Many of the patients I saw would be using their phone or iPad/tablet to FaceTime/Skype their loved ones. They passed the time using their device to download puzzle apps and even googled things the doctors were saying to them – sometimes not waiting for the doctor to leave!
A few of the patients on the elderly rehab ward had forms of Dementia or Alzheimer’s.
Technology was helping these patients to connect with their loved ones on the one hand, and through access to information, connect with their HCPs on another. What if we could link all of these together? Giving the patients more clarity in an environment where things can feel uncertain and scary. Helping them and their loved ones to understand what is going on, and keep a track of their progress. Whilst linking the HCP in to the loop to see how their patients are managing with their exercises and rehabilitation plans? All of this is possible with such little effort given technology that is already available and being used.
So what did I really learn?
Well firstly, me and mum were both right! Based on my school trip, I still think that elderly patients can definitely be engaged in their healthcare through technology, they already are, but I can now see why mum feels that trying to engage these patients is complex and my ‘fancy apps’ (her words, not mine) aren’t the answer to all their problems (again her words, but she’s right!)
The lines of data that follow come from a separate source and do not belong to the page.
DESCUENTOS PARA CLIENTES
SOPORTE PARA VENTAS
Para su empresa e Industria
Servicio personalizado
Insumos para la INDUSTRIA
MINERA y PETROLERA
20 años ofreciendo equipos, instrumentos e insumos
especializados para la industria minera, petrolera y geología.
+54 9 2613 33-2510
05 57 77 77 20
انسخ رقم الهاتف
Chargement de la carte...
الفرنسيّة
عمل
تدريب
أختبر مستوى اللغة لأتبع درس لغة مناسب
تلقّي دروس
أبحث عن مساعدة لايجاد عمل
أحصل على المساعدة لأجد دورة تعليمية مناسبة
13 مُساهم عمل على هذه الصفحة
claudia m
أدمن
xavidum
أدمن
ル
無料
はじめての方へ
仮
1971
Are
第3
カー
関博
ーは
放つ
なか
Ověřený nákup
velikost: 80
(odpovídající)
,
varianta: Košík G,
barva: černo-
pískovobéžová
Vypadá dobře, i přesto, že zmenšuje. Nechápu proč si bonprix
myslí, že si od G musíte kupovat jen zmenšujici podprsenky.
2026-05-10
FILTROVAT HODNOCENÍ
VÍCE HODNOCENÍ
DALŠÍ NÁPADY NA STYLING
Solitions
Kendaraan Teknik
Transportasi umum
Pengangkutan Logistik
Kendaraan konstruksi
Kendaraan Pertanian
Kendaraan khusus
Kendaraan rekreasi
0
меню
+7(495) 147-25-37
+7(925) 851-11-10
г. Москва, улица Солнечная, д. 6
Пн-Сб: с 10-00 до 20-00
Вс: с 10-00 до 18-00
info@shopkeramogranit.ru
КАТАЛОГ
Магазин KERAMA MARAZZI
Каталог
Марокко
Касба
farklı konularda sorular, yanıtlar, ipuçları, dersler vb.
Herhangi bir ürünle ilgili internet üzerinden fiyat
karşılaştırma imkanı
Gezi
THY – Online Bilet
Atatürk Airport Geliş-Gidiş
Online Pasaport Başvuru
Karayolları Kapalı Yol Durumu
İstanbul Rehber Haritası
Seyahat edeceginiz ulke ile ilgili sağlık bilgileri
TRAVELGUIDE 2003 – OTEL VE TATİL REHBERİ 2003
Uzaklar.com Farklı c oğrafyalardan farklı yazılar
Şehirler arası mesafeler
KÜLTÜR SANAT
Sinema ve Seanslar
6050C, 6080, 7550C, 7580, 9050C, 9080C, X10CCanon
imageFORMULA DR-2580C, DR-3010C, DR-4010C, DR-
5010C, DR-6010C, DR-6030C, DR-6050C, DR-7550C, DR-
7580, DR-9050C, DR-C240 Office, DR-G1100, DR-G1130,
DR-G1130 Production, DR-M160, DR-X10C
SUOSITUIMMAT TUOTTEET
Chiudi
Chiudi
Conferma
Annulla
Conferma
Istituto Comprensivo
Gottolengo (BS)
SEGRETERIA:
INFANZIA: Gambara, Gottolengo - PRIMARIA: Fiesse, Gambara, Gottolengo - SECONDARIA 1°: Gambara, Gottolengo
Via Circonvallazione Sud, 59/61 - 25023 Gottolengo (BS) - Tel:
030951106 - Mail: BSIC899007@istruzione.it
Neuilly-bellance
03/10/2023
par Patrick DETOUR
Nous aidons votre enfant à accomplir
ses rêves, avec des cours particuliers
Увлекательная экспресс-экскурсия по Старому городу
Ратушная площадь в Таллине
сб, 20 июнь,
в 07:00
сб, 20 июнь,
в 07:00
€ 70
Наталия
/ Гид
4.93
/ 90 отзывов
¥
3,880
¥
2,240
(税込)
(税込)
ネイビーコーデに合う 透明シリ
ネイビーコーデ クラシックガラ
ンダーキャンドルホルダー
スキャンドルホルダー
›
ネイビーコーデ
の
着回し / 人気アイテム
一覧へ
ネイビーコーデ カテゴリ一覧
Secondly, ‘engagement’ is as much about the patient as it is about the HCP. What is the point of a patient being engaged in taking ownership of their healthcare, completing QoL scores and tests, if the HCP isn’t equally engaged?
This is not just a matter of medical education. We need to be putting just as much effort in to understanding the HCPs sat in front of the patients, and what their needs, motivations, desires and frustrations are, as we currently are putting in to the patients. If we can begin to solve some of these issues, beyond trying to show them an eDetail full of data (which they said they only sit through because they get free sandwiches!), we will be making great strides to help improve the environment in which they work in, and give much more time back to the patient/HCP relationship.
Thirdly, that patients of all ages are already using technology to manage their healthcare. It may be at a more basic level for the patients that I saw, Wikipedia for example. But they are using it, and it is already changing the conversations that the patients are having with their HCPs. Patients are asking different questions to the ones that I expected, and indeed asking questions at all! Sure, some of them aren’t as forthcoming as others, but the fact is that they are beginning to own much more of their healthcare by having more access to information.
And lastly that you should never underestimate the carer. I saw many loved ones visit their relatives over the course of the 12 hours I spent on the ward with my mum. Many of these relatives were daughters or sons of the patients, and they all had questions of the HCPs too.
The main motivation for the patients to get better was the love of their families and friends, and yet there is a gulf between the information imparted to the patients (some of which had dementia and so were unable to retain or fully understand all of the information) and that given to the carers, who in many cases were the driving force behind the patients engagement with their HCP and their healthcare.
Using technology already being used by the patients, carers and HCPs we can do so much more to connect the carers and include them more fully (with the patients permission of course) in to the patients immediate care team. This would help bridge the knowledge gaps and ensure all parties are connected and working together in the best interests of the patient.